→ **WORK INSTRUCTION**: Sort through the listing below and keep each line with the word "index". Copy those.
*** MATERIAL PROVIDED Section Begins ***
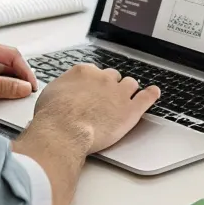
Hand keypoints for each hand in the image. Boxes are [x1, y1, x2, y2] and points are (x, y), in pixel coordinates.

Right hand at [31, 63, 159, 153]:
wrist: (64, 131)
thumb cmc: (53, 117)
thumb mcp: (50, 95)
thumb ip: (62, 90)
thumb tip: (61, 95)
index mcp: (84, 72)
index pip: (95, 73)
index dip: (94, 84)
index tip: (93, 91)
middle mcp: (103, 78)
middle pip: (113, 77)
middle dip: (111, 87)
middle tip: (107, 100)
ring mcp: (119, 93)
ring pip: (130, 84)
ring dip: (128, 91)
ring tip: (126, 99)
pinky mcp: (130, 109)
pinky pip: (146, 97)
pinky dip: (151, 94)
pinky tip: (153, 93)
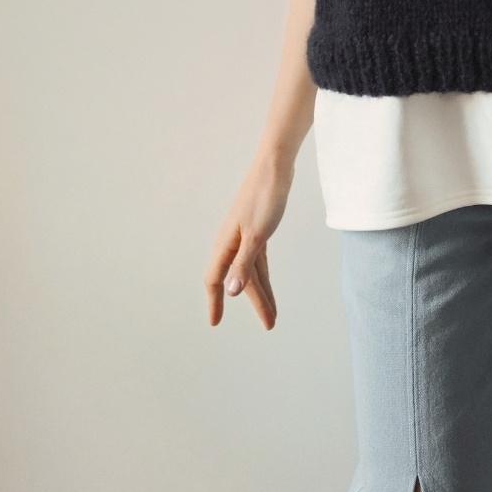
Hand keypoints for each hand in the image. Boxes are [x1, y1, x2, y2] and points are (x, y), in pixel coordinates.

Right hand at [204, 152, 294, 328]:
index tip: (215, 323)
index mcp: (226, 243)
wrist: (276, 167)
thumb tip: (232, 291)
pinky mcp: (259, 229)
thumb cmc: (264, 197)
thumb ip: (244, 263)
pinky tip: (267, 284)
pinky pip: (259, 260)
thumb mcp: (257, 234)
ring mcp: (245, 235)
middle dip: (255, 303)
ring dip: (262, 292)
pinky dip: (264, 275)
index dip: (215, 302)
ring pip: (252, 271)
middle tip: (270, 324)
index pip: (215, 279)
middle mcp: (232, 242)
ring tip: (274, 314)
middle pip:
*** MATERIAL PROVIDED Section Ends ***
→ **EXERCISE OUTPUT**:
index mcp: (84, 72)
index pip: (95, 73)
index dip: (94, 84)
index tip: (93, 91)
index tip: (215, 323)
index mcp: (226, 243)
index dip: (215, 302)
index pip: (215, 279)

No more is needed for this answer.